══ Information supplied ══
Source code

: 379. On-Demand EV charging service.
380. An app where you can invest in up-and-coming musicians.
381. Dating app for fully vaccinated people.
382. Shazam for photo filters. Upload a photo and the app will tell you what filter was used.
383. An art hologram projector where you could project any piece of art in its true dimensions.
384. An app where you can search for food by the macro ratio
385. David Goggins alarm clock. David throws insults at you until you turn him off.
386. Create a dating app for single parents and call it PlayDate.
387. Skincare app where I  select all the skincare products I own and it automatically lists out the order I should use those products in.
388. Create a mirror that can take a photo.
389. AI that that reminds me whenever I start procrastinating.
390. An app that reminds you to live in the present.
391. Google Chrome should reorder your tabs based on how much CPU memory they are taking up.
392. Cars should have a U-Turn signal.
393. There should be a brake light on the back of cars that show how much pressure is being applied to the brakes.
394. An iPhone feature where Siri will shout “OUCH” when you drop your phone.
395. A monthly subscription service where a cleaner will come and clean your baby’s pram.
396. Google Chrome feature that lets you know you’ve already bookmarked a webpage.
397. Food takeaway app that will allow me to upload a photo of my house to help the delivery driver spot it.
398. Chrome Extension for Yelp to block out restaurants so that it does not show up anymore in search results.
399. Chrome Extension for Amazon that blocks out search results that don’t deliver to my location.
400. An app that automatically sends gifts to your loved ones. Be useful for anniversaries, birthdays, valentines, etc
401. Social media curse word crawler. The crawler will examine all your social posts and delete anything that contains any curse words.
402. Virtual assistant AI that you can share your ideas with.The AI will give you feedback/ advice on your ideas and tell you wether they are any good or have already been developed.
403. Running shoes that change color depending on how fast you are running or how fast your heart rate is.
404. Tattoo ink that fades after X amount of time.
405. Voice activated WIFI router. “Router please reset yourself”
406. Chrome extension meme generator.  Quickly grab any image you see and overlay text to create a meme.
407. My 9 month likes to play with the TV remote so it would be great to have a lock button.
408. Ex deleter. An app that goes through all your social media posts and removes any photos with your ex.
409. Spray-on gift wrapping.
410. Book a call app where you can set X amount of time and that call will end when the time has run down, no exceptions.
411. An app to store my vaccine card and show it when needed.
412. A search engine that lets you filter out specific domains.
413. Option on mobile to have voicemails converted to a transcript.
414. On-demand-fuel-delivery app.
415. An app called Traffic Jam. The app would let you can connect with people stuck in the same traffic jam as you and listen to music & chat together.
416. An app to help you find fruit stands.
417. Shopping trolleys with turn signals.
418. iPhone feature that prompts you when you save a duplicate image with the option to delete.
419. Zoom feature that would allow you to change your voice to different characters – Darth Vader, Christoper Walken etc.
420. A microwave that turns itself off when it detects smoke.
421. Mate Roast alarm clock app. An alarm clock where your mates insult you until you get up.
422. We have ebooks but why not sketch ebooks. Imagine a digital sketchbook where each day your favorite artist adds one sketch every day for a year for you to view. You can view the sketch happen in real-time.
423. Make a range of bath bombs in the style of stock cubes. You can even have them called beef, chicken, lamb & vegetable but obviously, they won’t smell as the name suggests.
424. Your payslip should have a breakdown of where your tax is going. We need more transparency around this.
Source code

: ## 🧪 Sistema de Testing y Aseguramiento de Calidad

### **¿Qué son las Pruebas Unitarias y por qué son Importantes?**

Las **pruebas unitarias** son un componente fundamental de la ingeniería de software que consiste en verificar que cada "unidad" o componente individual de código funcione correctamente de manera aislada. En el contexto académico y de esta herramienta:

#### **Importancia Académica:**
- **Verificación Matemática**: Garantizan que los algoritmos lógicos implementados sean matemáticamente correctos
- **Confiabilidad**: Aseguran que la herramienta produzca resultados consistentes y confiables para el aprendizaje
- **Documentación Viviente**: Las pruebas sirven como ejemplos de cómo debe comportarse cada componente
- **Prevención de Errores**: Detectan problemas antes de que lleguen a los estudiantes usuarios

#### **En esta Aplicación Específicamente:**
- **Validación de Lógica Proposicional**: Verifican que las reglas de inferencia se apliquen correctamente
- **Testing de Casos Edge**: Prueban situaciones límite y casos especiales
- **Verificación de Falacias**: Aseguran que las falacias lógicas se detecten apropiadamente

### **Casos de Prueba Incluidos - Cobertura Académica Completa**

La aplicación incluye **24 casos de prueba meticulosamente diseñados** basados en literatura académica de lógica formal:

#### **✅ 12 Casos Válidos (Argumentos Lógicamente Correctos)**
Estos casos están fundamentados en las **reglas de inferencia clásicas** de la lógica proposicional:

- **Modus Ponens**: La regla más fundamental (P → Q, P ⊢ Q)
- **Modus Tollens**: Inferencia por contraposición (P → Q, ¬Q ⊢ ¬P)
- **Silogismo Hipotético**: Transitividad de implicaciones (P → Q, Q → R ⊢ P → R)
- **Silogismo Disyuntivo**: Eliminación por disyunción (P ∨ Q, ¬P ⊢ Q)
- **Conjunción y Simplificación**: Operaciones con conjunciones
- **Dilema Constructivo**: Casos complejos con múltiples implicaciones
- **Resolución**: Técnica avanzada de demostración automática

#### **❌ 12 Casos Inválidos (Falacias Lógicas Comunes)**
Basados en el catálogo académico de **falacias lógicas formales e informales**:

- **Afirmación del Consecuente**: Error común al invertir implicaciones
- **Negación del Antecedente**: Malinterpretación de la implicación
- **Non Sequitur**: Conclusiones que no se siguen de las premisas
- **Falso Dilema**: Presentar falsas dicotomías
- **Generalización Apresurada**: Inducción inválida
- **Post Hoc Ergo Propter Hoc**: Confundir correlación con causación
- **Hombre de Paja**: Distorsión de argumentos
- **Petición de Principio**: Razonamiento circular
═══
## Work request
Which lines run from the one containing "- **Dilema Constructivo**: Casos" to the end of the entries above? Quote exactly those, and only those.

## Answer below
- **Dilema Constructivo**: Casos complejos con múltiples implicaciones
- **Resolución**: Técnica avanzada de demostración automática

#### **❌ 12 Casos Inválidos (Falacias Lógicas Comunes)**
Basados en el catálogo académico de **falacias lógicas formales e informales**:

- **Afirmación del Consecuente**: Error común al invertir implicaciones
- **Negación del Antecedente**: Malinterpretación de la implicación
- **Non Sequitur**: Conclusiones que no se siguen de las premisas
- **Falso Dilema**: Presentar falsas dicotomías
- **Generalización Apresurada**: Inducción inválida
- **Post Hoc Ergo Propter Hoc**: Confundir correlación con causación
- **Hombre de Paja**: Distorsión de argumentos
- **Petición de Principio**: Razonamiento circular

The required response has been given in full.